Many zoos have feeding, training, and enrichment sessions that you should be sure to set your clock for. Enrichment enhances the psychological welfare of animals by providing mental stimulation to an otherwise stimulus-deprived environment. It's what separates a caged animal from a healthy animal, mentally and physically, and our knowledge of this concept is continuously expanding. Also talk about the nutritional needs of the animals, and what features may make each animal specially adapted to each diet. Some zoos and nature centers offer 'keeper for a day' programs for kids with a budding interest in the field.
- New objects to see (toys)
- Interesting food (whole fruit, prey, treats)
- Different scents
- Learning new things (training sessions)
Examples of Zoos with Day Camps/Classes
- Central Park Zoo
- Woodland Park Zoo
- Bronx Zoo
- Oregon Zoo
- National Zoo (Washington D.C.)
- Philadelphia Zoo
For the animals that are moving, children can be taught to observe them from a scientific point of view. How are the animals preoccupying their time, and why? This is a good opportunity to discuss species survival mechanisms and diversity. The gazelle continuously graze, meerkats scamper and constantly check their surroundings, and large carnivores lie and wait. Animals like monkeys tend to always be on the move, and are a good animal for these observations.
It might also be interesting to discuss why animals behave differently in a captive environment. Why do wild deer run from people while the exotic antelope species sit comfortably in their pens in the presence of humans? Animals habituate to what they are constantly exposed to.
Questions to explore
- What unique sensory systems do animals have?
- What do mammals, reptiles, and invertebrates have in common with others in their group?
- How do animals (including humans) affect each other?

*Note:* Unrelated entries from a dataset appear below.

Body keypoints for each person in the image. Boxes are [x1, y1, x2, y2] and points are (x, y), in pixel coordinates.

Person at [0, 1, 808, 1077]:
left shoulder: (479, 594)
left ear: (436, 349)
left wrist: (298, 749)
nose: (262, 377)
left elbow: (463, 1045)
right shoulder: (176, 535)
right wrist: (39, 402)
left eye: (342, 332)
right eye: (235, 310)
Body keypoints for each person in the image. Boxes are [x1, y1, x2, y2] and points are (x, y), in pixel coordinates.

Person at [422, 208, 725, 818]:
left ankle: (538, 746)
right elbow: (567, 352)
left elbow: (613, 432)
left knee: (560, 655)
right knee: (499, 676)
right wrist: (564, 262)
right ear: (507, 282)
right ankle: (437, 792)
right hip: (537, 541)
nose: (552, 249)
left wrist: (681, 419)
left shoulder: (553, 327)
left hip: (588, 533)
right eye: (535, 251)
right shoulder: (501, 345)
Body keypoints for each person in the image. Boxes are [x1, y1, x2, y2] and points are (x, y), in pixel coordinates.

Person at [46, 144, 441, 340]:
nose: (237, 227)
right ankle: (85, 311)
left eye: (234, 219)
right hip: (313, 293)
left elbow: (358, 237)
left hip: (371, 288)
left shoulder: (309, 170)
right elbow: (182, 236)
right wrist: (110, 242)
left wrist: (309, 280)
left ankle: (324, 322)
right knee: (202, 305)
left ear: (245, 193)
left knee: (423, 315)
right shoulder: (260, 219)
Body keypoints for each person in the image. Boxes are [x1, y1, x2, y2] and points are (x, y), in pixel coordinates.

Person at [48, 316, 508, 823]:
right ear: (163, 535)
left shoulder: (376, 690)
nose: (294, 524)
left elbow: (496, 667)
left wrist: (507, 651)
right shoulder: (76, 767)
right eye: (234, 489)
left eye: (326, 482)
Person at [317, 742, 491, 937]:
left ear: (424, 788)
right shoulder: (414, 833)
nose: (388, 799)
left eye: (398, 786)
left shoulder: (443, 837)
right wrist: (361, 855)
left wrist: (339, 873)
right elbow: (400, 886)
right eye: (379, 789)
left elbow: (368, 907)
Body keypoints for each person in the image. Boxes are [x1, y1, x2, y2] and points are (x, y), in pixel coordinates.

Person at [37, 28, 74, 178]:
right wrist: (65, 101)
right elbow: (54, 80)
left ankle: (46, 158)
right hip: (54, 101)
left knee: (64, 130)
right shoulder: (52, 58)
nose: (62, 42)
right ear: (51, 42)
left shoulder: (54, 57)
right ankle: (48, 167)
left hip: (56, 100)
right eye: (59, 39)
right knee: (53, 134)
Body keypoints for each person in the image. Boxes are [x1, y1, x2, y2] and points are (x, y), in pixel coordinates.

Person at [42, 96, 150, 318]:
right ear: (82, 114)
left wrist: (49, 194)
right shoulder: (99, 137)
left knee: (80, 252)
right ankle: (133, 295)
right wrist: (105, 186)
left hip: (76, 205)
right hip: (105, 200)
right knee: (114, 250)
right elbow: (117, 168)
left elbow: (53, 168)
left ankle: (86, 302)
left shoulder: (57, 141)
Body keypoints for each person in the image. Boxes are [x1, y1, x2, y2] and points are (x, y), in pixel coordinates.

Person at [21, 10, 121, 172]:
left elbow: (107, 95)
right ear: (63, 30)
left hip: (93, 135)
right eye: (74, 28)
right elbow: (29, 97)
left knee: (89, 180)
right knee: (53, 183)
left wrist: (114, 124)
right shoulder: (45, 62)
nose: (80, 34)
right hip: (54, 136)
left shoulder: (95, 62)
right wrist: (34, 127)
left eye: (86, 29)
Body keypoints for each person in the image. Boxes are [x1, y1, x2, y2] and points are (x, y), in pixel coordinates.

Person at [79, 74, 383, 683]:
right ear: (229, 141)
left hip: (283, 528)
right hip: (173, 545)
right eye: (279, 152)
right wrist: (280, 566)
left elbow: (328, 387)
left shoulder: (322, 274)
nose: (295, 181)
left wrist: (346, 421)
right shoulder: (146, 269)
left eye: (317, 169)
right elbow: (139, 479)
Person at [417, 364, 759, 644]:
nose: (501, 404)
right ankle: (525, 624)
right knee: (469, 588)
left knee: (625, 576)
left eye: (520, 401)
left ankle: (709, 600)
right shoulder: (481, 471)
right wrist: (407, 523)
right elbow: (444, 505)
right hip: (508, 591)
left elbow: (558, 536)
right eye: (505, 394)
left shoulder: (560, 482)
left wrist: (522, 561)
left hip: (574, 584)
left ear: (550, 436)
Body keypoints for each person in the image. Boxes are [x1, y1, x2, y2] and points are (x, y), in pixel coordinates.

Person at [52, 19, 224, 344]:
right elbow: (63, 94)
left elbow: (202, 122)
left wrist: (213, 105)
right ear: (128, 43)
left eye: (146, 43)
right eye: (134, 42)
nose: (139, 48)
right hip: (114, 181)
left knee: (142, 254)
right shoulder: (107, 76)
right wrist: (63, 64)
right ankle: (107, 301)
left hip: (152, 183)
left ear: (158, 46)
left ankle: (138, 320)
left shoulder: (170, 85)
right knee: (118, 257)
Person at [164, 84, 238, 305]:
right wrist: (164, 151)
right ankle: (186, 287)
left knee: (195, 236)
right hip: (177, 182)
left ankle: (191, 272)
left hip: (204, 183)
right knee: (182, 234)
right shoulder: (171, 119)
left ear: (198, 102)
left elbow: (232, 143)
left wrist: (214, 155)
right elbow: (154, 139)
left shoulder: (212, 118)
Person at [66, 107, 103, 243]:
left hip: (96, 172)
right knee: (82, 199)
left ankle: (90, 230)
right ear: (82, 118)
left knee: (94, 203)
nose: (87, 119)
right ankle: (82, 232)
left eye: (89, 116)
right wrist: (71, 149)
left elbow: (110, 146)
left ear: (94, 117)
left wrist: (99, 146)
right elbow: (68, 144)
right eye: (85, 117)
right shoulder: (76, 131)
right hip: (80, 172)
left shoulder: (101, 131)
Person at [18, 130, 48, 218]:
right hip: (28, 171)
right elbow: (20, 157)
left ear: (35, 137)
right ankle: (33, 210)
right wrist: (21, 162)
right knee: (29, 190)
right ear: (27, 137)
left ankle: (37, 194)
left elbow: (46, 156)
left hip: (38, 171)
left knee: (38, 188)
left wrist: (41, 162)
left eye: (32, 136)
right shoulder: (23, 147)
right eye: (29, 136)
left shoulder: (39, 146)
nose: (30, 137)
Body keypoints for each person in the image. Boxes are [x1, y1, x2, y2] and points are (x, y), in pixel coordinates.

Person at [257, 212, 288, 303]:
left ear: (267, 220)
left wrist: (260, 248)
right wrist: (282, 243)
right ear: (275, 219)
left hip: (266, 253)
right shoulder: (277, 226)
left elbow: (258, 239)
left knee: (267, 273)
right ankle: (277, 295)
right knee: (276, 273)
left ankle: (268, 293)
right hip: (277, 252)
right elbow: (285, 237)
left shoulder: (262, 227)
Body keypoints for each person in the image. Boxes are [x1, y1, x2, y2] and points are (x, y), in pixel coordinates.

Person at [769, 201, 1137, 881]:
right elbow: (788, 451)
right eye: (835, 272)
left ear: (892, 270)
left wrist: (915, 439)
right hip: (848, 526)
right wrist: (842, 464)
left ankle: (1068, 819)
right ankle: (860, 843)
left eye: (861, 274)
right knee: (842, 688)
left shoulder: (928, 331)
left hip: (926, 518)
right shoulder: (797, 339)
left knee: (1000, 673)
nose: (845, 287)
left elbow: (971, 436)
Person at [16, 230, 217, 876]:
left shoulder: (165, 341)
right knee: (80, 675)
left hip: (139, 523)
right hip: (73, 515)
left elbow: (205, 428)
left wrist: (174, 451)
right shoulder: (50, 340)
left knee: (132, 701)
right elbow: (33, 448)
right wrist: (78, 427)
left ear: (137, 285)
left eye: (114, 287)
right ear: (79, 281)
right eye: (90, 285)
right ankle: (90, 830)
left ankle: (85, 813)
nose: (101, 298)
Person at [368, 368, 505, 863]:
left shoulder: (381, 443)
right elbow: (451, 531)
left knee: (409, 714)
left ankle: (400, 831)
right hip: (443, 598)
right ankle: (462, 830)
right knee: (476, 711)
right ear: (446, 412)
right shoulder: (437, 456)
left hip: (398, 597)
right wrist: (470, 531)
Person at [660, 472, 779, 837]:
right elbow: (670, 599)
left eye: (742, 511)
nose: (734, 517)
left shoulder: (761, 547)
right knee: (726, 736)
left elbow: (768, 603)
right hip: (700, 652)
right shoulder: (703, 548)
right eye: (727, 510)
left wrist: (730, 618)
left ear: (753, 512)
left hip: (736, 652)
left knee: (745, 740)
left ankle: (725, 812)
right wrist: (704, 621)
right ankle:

- What are the features of animals adapted to hot, cold, and wet climates?
- What are some unique traits of birds from the jungle, vs. birds in our own backyard?
- Compare animal adaptations, introduce animal classification.
A note about stereotypic behavior
Stereotyping is when animals perform behaviors that are ritualistic, invariant in form and have no apparent goal. Such common examples are when tigers pace in their enclosures. Many animal rights activists and members of the public believe this indicates that an animal is suffering from captivity. This is not always the case. The reasons why animals may do this are numerous. One common scenario is that many carnivores will pace about 30 minutes to an hour before they are fed. Also, sometimes zoos rescue animals from other locations where they were insufficiently housed, but the animal, despite better care, continues the behavior. It should be noted that stereotypic behavior is not always indicative of a bad zoo.
Before and after ideas
- Take a nature walk at home, point out animals and how to view them silently
- Find a zoo with a summer camp or day activity
- Watch nature documentaries for kids, or favorite programs featuring zoos and animals
- Animal ambassador programs are great. Many nature centers and some zoos offer children the opportunity to touch exotic animals.
Treat Zoo Animals with Respect
Last, but certainly not least, is the incredibly essential lesson to be taught about how you, as a guest to the animal’s home, should not disturb sleeping or unresponsive animals. All too often, children forget that while this experience is new to them, and that they would like to see animals do interesting things, all of these things are on every zoo visitor’s minds, and animals are repeatedly subjected to people trying to grab their attention or ‘make them move’ constantly.
Children should be taught to come into the zoo as though they are observing animals in the wild. They should be quiet and happy to observe the animal’s behavior, regardless if it is sleeping or doing something inactive.